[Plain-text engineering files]
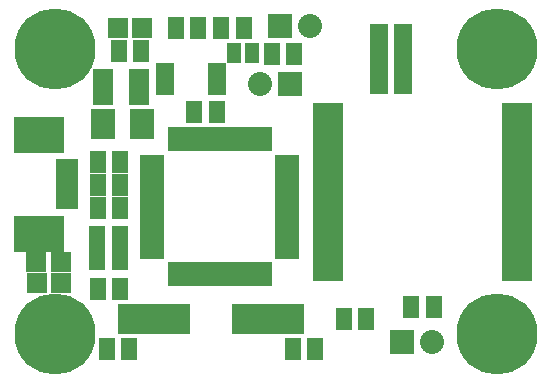
<source format=gts>
G04 (created by PCBNEW-RS274X (2012-01-19 BZR 3256)-stable) date 12/5/2012 9:45:34 AM*
G01*
G70*
G90*
%MOIN*%
G04 Gerber Fmt 3.4, Leading zero omitted, Abs format*
%FSLAX34Y34*%
G04 APERTURE LIST*
%ADD10C,0.006000*%
%ADD11R,0.059300X0.236500*%
%ADD12C,0.270000*%
%ADD13R,0.059400X0.030600*%
%ADD14R,0.169600X0.118400*%
%ADD15R,0.075100X0.039700*%
%ADD16R,0.055000X0.075000*%
%ADD17R,0.036000X0.080000*%
%ADD18R,0.080000X0.036000*%
%ADD19R,0.067200X0.067200*%
%ADD20R,0.080000X0.080000*%
%ADD21C,0.080000*%
%ADD22R,0.070000X0.120000*%
%ADD23R,0.080000X0.100000*%
%ADD24R,0.240500X0.102700*%
%ADD25R,0.045000X0.065000*%
%ADD26R,0.098700X0.059400*%
G04 APERTURE END LIST*
G54D10*
G54D11*
X69307Y-34308D03*
X70093Y-34308D03*
G54D12*
X73250Y-43500D03*
X73250Y-34000D03*
X58500Y-43500D03*
X58500Y-34000D03*
G54D13*
X62167Y-34572D03*
X62167Y-34772D03*
X62167Y-34972D03*
X62167Y-35172D03*
X62167Y-35372D03*
X63917Y-35372D03*
X63917Y-35172D03*
X63917Y-34972D03*
X63917Y-34772D03*
X63917Y-34572D03*
G54D14*
X57957Y-40154D03*
X57957Y-36846D03*
G54D15*
X58902Y-39130D03*
X58902Y-38815D03*
X58902Y-37870D03*
X58902Y-38185D03*
X58902Y-38500D03*
G54D16*
X60675Y-37770D03*
X59925Y-37770D03*
X60678Y-38520D03*
X59928Y-38520D03*
X60627Y-34070D03*
X61377Y-34070D03*
X68125Y-43000D03*
X68875Y-43000D03*
X60666Y-40244D03*
X59916Y-40244D03*
X63895Y-36080D03*
X63145Y-36080D03*
X59930Y-41994D03*
X60680Y-41994D03*
G54D17*
X64000Y-37000D03*
X63685Y-37000D03*
X63370Y-37000D03*
X63055Y-37000D03*
X62740Y-37000D03*
X62425Y-37000D03*
X64315Y-37000D03*
X64630Y-37000D03*
X64945Y-37000D03*
X65260Y-37000D03*
X65575Y-37000D03*
X64000Y-41500D03*
X63685Y-41500D03*
X63370Y-41500D03*
X63055Y-41500D03*
X62740Y-41500D03*
X62425Y-41500D03*
X64315Y-41500D03*
X64630Y-41500D03*
X64945Y-41500D03*
X65260Y-41500D03*
X65575Y-41500D03*
G54D18*
X61750Y-39250D03*
X66250Y-39250D03*
X61750Y-39565D03*
X66250Y-39565D03*
X66250Y-39880D03*
X61750Y-39880D03*
X61750Y-40195D03*
X66250Y-40195D03*
X66250Y-40510D03*
X61750Y-40510D03*
X61750Y-40825D03*
X66250Y-40825D03*
X66250Y-38935D03*
X61750Y-38935D03*
X61750Y-38620D03*
X66250Y-38620D03*
X66250Y-38305D03*
X61750Y-38305D03*
X61750Y-37990D03*
X66250Y-37990D03*
X66250Y-37675D03*
X61750Y-37675D03*
G54D19*
X61415Y-33300D03*
X60589Y-33300D03*
G54D16*
X60666Y-40991D03*
X59916Y-40991D03*
G54D20*
X66000Y-33225D03*
G54D21*
X67000Y-33225D03*
G54D16*
X60675Y-39300D03*
X59925Y-39300D03*
X66425Y-44000D03*
X67175Y-44000D03*
X60975Y-44000D03*
X60225Y-44000D03*
G54D22*
X61320Y-35270D03*
X60120Y-35270D03*
G54D16*
X62525Y-33300D03*
X63275Y-33300D03*
X71125Y-42600D03*
X70375Y-42600D03*
X64800Y-33300D03*
X64050Y-33300D03*
X66476Y-34153D03*
X65726Y-34153D03*
G54D23*
X61396Y-36491D03*
X60096Y-36491D03*
G54D24*
X65609Y-43000D03*
X61791Y-43000D03*
G54D19*
X58713Y-41100D03*
X57887Y-41100D03*
X58718Y-41772D03*
X57892Y-41772D03*
G54D20*
X66350Y-35170D03*
G54D21*
X65350Y-35170D03*
G54D20*
X70060Y-43770D03*
G54D21*
X71060Y-43770D03*
G54D25*
X64487Y-34137D03*
X65087Y-34137D03*
G54D26*
X67600Y-36093D03*
X67600Y-36683D03*
X67600Y-37274D03*
X67600Y-37864D03*
X67600Y-38455D03*
X67600Y-39045D03*
X67600Y-39636D03*
X67600Y-40226D03*
X67600Y-40817D03*
X67600Y-41407D03*
X73900Y-41407D03*
X73900Y-40817D03*
X73900Y-40226D03*
X73900Y-39636D03*
X73900Y-39045D03*
X73900Y-38455D03*
X73900Y-37864D03*
X73900Y-37274D03*
X73900Y-36683D03*
X73900Y-36093D03*
M02*

</source>
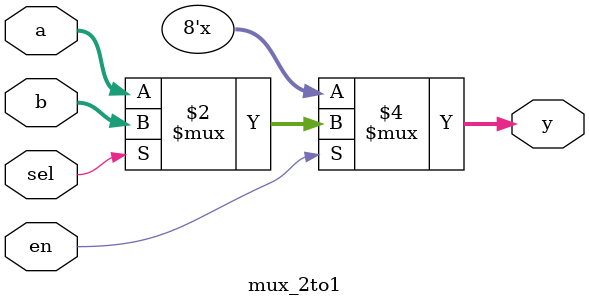
<source format=sv>

`timescale 1ns/100ps
`ifndef MUX_2TO1
`define MUX_2TO1

module mux_2to1 #(
    parameter n = 8  
)(
    input en, 
    input wire [n-1:0] a,  
    input wire [n-1:0] b,  
    input wire sel,       
    output reg [n-1:0] y  
); 
    always @(*) begin
        if(en)
            y = sel ? b : a;  
        else
            y = {n{1'bz}}; 
    end
endmodule

`endif // MUX_2TO1
</source>
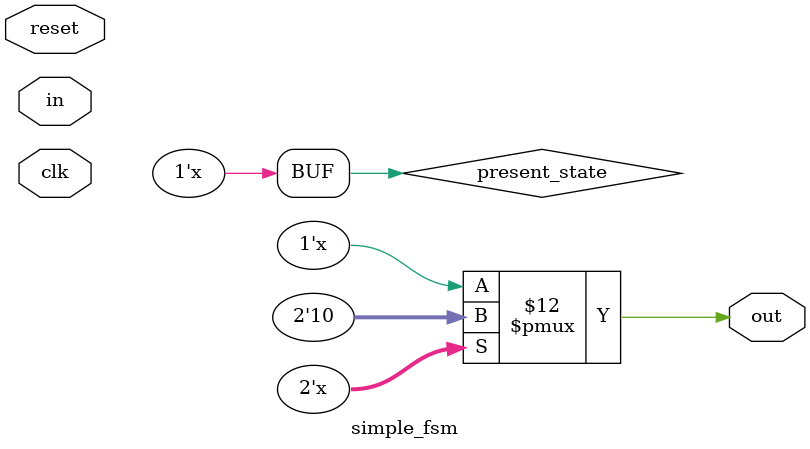
<source format=v>
module simple_fsm(clk, reset, in, out);
input clk;
input reset;
input in;
output out;
wire out;
reg present_state, next_state;
// In state 0, if in=1, stay in state 0. In state 0, if in=0, go to state 1
// In state 1, if in=1, stay in state 1. In state 1, if in=0, go to state 0
// out=1 in state 0 and out=0 in state 1
reg out;
// Present state logic
always @*
begin
case ( present_state )
	0: begin
	if(in) 
	next_state <= 0;
	else
	next_state <= 1;
	out <= 1;
	end
	1: begin
	if(in) 
	next_state <= 1;
	else
	next_state <= 0;
	out <= 0;
	end
endcase
end
// Next state logic
always @*
begin
case ( present_state )
	0: begin
	if (reset) 
	present_state = 1;
	else
	present_state = 0;
	end
	1: present_state = next_state;
endcase
end
endmodule

</source>
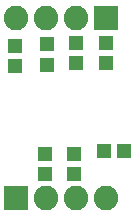
<source format=gbs>
G04 EAGLE Gerber X2 export*
G75*
%MOMM*%
%FSLAX34Y34*%
%LPD*%
%AMOC8*
5,1,8,0,0,1.08239X$1,22.5*%
G01*
%ADD10R,2.082800X2.082800*%
%ADD11C,2.082800*%
%ADD12R,1.203200X1.303200*%
%ADD13R,1.303200X1.203200*%


D10*
X114300Y25400D03*
D11*
X139700Y25400D03*
X165100Y25400D03*
X190500Y25400D03*
D10*
X190500Y177800D03*
D11*
X165100Y177800D03*
X139700Y177800D03*
X114300Y177800D03*
D12*
X140716Y155058D03*
X140716Y138058D03*
X114046Y136788D03*
X114046Y153788D03*
X164084Y62348D03*
X164084Y45348D03*
X139446Y45094D03*
X139446Y62094D03*
D13*
X188858Y64516D03*
X205858Y64516D03*
D12*
X165608Y156074D03*
X165608Y139074D03*
X191262Y139074D03*
X191262Y156074D03*
M02*

</source>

• Work instructions
Each record above should be repeated exactly, please, without pictures.

• Answer to the exercise
<source format=gts>
G04 (created by PCBNEW-RS274X (2012-01-19 BZR 3256)-stable) date 12/5/2012 9:45:34 AM*
G01*
G70*
G90*
%MOIN*%
G04 Gerber Fmt 3.4, Leading zero omitted, Abs format*
%FSLAX34Y34*%
G04 APERTURE LIST*
%ADD10C,0.006000*%
%ADD11R,0.059300X0.236500*%
%ADD12C,0.270000*%
%ADD13R,0.059400X0.030600*%
%ADD14R,0.169600X0.118400*%
%ADD15R,0.075100X0.039700*%
%ADD16R,0.055000X0.075000*%
%ADD17R,0.036000X0.080000*%
%ADD18R,0.080000X0.036000*%
%ADD19R,0.067200X0.067200*%
%ADD20R,0.080000X0.080000*%
%ADD21C,0.080000*%
%ADD22R,0.070000X0.120000*%
%ADD23R,0.080000X0.100000*%
%ADD24R,0.240500X0.102700*%
%ADD25R,0.045000X0.065000*%
%ADD26R,0.098700X0.059400*%
G04 APERTURE END LIST*
G54D10*
G54D11*
X69307Y-34308D03*
X70093Y-34308D03*
G54D12*
X73250Y-43500D03*
X73250Y-34000D03*
X58500Y-43500D03*
X58500Y-34000D03*
G54D13*
X62167Y-34572D03*
X62167Y-34772D03*
X62167Y-34972D03*
X62167Y-35172D03*
X62167Y-35372D03*
X63917Y-35372D03*
X63917Y-35172D03*
X63917Y-34972D03*
X63917Y-34772D03*
X63917Y-34572D03*
G54D14*
X57957Y-40154D03*
X57957Y-36846D03*
G54D15*
X58902Y-39130D03*
X58902Y-38815D03*
X58902Y-37870D03*
X58902Y-38185D03*
X58902Y-38500D03*
G54D16*
X60675Y-37770D03*
X59925Y-37770D03*
X60678Y-38520D03*
X59928Y-38520D03*
X60627Y-34070D03*
X61377Y-34070D03*
X68125Y-43000D03*
X68875Y-43000D03*
X60666Y-40244D03*
X59916Y-40244D03*
X63895Y-36080D03*
X63145Y-36080D03*
X59930Y-41994D03*
X60680Y-41994D03*
G54D17*
X64000Y-37000D03*
X63685Y-37000D03*
X63370Y-37000D03*
X63055Y-37000D03*
X62740Y-37000D03*
X62425Y-37000D03*
X64315Y-37000D03*
X64630Y-37000D03*
X64945Y-37000D03*
X65260Y-37000D03*
X65575Y-37000D03*
X64000Y-41500D03*
X63685Y-41500D03*
X63370Y-41500D03*
X63055Y-41500D03*
X62740Y-41500D03*
X62425Y-41500D03*
X64315Y-41500D03*
X64630Y-41500D03*
X64945Y-41500D03*
X65260Y-41500D03*
X65575Y-41500D03*
G54D18*
X61750Y-39250D03*
X66250Y-39250D03*
X61750Y-39565D03*
X66250Y-39565D03*
X66250Y-39880D03*
X61750Y-39880D03*
X61750Y-40195D03*
X66250Y-40195D03*
X66250Y-40510D03*
X61750Y-40510D03*
X61750Y-40825D03*
X66250Y-40825D03*
X66250Y-38935D03*
X61750Y-38935D03*
X61750Y-38620D03*
X66250Y-38620D03*
X66250Y-38305D03*
X61750Y-38305D03*
X61750Y-37990D03*
X66250Y-37990D03*
X66250Y-37675D03*
X61750Y-37675D03*
G54D19*
X61415Y-33300D03*
X60589Y-33300D03*
G54D16*
X60666Y-40991D03*
X59916Y-40991D03*
G54D20*
X66000Y-33225D03*
G54D21*
X67000Y-33225D03*
G54D16*
X60675Y-39300D03*
X59925Y-39300D03*
X66425Y-44000D03*
X67175Y-44000D03*
X60975Y-44000D03*
X60225Y-44000D03*
G54D22*
X61320Y-35270D03*
X60120Y-35270D03*
G54D16*
X62525Y-33300D03*
X63275Y-33300D03*
X71125Y-42600D03*
X70375Y-42600D03*
X64800Y-33300D03*
X64050Y-33300D03*
X66476Y-34153D03*
X65726Y-34153D03*
G54D23*
X61396Y-36491D03*
X60096Y-36491D03*
G54D24*
X65609Y-43000D03*
X61791Y-43000D03*
G54D19*
X58713Y-41100D03*
X57887Y-41100D03*
X58718Y-41772D03*
X57892Y-41772D03*
G54D20*
X66350Y-35170D03*
G54D21*
X65350Y-35170D03*
G54D20*
X70060Y-43770D03*
G54D21*
X71060Y-43770D03*
G54D25*
X64487Y-34137D03*
X65087Y-34137D03*
G54D26*
X67600Y-36093D03*
X67600Y-36683D03*
X67600Y-37274D03*
X67600Y-37864D03*
X67600Y-38455D03*
X67600Y-39045D03*
X67600Y-39636D03*
X67600Y-40226D03*
X67600Y-40817D03*
X67600Y-41407D03*
X73900Y-41407D03*
X73900Y-40817D03*
X73900Y-40226D03*
X73900Y-39636D03*
X73900Y-39045D03*
X73900Y-38455D03*
X73900Y-37864D03*
X73900Y-37274D03*
X73900Y-36683D03*
X73900Y-36093D03*
M02*

</source>
<source format=sv>

`timescale 1ns/100ps
`ifndef MUX_2TO1
`define MUX_2TO1

module mux_2to1 #(
    parameter n = 8  
)(
    input en, 
    input wire [n-1:0] a,  
    input wire [n-1:0] b,  
    input wire sel,       
    output reg [n-1:0] y  
); 
    always @(*) begin
        if(en)
            y = sel ? b : a;  
        else
            y = {n{1'bz}}; 
    end
endmodule

`endif // MUX_2TO1
</source>
<source format=v>
module simple_fsm(clk, reset, in, out);
input clk;
input reset;
input in;
output out;
wire out;
reg present_state, next_state;
// In state 0, if in=1, stay in state 0. In state 0, if in=0, go to state 1
// In state 1, if in=1, stay in state 1. In state 1, if in=0, go to state 0
// out=1 in state 0 and out=0 in state 1
reg out;
// Present state logic
always @*
begin
case ( present_state )
	0: begin
	if(in) 
	next_state <= 0;
	else
	next_state <= 1;
	out <= 1;
	end
	1: begin
	if(in) 
	next_state <= 1;
	else
	next_state <= 0;
	out <= 0;
	end
endcase
end
// Next state logic
always @*
begin
case ( present_state )
	0: begin
	if (reset) 
	present_state = 1;
	else
	present_state = 0;
	end
	1: present_state = next_state;
endcase
end
endmodule

</source>
<source format=gbs>
G04 EAGLE Gerber X2 export*
G75*
%MOMM*%
%FSLAX34Y34*%
%LPD*%
%AMOC8*
5,1,8,0,0,1.08239X$1,22.5*%
G01*
%ADD10R,2.082800X2.082800*%
%ADD11C,2.082800*%
%ADD12R,1.203200X1.303200*%
%ADD13R,1.303200X1.203200*%


D10*
X114300Y25400D03*
D11*
X139700Y25400D03*
X165100Y25400D03*
X190500Y25400D03*
D10*
X190500Y177800D03*
D11*
X165100Y177800D03*
X139700Y177800D03*
X114300Y177800D03*
D12*
X140716Y155058D03*
X140716Y138058D03*
X114046Y136788D03*
X114046Y153788D03*
X164084Y62348D03*
X164084Y45348D03*
X139446Y45094D03*
X139446Y62094D03*
D13*
X188858Y64516D03*
X205858Y64516D03*
D12*
X165608Y156074D03*
X165608Y139074D03*
X191262Y139074D03*
X191262Y156074D03*
M02*

</source>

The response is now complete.